Tough Africans

Expanding Africa’s digital payments systems

CNBC Africa


  • The number of financially excluded individuals in Africa has been decreasing, but at a slow rate. If the current trajectory continues, only 100 million people will be included by 2030, leaving 350 million still excluded. To accelerate financial inclusion, African countries need to focus on onboarding those who are excluded, says Dr. Robert Ochola, CEO of AfricaNenda.
  • Digital public infrastructure, consisting of data, payments, and digital ID systems, is crucial for driving Africa’s financial inclusion agenda. Implementing open-source technology can help reduce the cost of payment systems, as seen in Brazil’s successful launch of their PICS system. However, building the necessary infrastructure will still be expensive, so partnerships and alternative models may be needed.
  • Women make up 60% of the 400 million financially excluded Africans. To address the gender gap in access to financial products, it is important to design and build solutions specifically tailored to women’s needs and ensure data is collected and disaggregated to track and inform policy decisions.
FILE PHOTO: A man counts Nigerian naira notes in a market place as people struggle with the economic hardship and cashflow problems ahead of Nigeria’s Presidential elections, in Yola, Nigeria, February 22, 2023. REUTERS/Esa Alexander/File Photo

In a recent interview with CNBC Africa, Dr. Robert Ochola, CEO of AfricaNenda, discussed the challenges and opportunities for expanding Africa’s digital payments systems to promote financial inclusion. While progress has been made in reducing the number of financially excluded individuals, Dr. Ochola emphasized the need to accelerate efforts to onboard the remaining 350 million people.

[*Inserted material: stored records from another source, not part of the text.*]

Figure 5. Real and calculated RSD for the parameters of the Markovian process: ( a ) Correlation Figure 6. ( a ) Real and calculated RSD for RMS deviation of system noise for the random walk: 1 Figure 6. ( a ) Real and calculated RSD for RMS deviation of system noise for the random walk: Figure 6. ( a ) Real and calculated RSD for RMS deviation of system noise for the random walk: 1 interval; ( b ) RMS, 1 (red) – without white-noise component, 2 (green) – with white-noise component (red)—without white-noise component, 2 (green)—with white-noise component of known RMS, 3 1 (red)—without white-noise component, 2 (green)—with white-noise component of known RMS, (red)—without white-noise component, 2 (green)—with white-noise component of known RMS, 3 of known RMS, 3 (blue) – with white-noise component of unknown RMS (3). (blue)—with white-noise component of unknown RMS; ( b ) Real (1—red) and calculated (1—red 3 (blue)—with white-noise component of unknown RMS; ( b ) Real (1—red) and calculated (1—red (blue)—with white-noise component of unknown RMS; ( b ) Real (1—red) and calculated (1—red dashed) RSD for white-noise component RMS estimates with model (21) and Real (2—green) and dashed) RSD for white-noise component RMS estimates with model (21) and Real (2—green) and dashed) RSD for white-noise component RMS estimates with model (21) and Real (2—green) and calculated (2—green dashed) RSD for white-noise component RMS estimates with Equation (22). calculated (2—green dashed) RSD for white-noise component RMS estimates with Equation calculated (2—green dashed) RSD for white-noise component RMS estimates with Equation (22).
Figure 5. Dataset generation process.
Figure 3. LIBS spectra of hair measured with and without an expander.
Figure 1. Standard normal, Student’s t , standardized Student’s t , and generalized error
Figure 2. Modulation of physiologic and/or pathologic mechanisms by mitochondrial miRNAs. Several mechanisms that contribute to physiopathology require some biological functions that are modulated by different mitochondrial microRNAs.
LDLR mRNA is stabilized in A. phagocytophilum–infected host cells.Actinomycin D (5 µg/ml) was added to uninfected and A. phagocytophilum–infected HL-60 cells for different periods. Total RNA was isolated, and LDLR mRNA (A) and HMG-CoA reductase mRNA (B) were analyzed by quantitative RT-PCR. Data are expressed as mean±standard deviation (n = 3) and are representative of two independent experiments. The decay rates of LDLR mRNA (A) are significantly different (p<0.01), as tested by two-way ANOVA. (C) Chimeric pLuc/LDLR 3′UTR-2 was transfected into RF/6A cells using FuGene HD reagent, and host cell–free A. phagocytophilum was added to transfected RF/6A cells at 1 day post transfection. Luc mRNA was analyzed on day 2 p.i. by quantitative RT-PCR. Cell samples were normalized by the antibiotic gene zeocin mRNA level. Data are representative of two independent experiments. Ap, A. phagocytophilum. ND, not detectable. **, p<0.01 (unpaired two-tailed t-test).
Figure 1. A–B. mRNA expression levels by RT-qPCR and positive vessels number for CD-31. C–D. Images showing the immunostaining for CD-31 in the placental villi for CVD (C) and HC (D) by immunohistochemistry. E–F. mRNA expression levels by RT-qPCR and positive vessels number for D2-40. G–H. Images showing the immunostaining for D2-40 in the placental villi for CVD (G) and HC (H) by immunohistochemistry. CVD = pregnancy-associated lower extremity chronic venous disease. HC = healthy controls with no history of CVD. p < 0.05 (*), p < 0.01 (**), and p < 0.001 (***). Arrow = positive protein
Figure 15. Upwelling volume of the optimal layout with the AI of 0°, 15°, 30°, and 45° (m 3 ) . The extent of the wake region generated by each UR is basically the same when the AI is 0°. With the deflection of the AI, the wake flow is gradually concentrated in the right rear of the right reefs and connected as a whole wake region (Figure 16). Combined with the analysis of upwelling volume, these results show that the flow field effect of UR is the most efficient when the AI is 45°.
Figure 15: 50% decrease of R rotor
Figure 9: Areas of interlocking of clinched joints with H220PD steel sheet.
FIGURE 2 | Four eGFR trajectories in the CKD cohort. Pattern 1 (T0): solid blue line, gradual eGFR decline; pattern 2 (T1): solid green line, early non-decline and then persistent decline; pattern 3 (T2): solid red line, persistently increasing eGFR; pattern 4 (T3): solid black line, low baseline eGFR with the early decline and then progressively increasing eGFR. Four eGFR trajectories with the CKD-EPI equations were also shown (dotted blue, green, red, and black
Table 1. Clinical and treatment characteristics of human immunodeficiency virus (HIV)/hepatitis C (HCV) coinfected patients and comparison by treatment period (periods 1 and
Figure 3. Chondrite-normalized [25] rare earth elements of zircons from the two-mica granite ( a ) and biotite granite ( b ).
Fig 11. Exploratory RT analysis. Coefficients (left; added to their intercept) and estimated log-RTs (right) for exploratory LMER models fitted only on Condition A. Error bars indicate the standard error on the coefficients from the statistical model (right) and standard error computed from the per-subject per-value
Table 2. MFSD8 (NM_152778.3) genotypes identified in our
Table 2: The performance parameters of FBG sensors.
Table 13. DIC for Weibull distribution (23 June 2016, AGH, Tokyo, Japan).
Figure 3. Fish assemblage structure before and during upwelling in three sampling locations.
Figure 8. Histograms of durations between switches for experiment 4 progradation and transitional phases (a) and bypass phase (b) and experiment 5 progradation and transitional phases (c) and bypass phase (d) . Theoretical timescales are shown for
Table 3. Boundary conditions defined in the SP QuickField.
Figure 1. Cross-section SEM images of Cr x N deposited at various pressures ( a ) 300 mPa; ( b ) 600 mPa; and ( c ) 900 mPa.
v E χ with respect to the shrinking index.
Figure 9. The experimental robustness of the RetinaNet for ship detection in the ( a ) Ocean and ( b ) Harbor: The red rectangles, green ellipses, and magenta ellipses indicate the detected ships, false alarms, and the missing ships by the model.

Digital public infrastructure, comprising data, payments, and digital ID systems, is a critical component of Africa’s financial inclusion agenda, according to Dr. Ochola. By using open-source technology, African countries can build cost-effective payment systems, as demonstrated by Brazil’s success with its PICS system. However, the infrastructure required for these systems is still expensive, and alternative models, such as partnerships and data embassies, may be necessary.

Addressing the gender gap in access to financial products is another crucial aspect of expanding Africa’s digital payments systems. Dr. Ochola highlighted that 60% of the 400 million financially excluded Africans are women. To bridge this gap, solutions need to be designed with a gender lens, considering factors like onboarding, product design, and accessibility. Collecting and disaggregating data on transactions and usage by women is also essential for data-driven policy decisions.

Creating an enabling environment for the uptake and rollout of digital public infrastructure strategies requires several key actions, according to Dr. Ochola. First, there is a need for harmonization of policies at a pan-African level, which can then be implemented at regional and national levels. Second, partnerships and cost-effective infrastructure models are essential to reduce the expenses associated with building and maintaining necessary infrastructure. Finally, there is a need for upskilling developers and system integrators to harness Africa’s expertise in programming and technology development.

Ensuring the safety and security of digital payments is paramount to build confidence among users. Dr. Ochola mentioned that African Enda, in collaboration with partners, is piloting various solutions, including fraud management systems. The goal is to provide cost-effective tools to fintechs and create a local ecosystem that can serve customers affordably. By addressing concerns around cybersecurity and integrity, more individuals who are currently excluded due to cost constraints can be brought into the digital payments space.

Expanding Africa’s digital payments systems to promote financial inclusion requires focusing on onboarding the financially excluded, leveraging digital public infrastructure, addressing the gender gap, creating an enabling environment, and ensuring the safety and security of digital payments. By taking these steps, Africa can scale up the adoption of financial payment systems and drive economic growth and development across the region.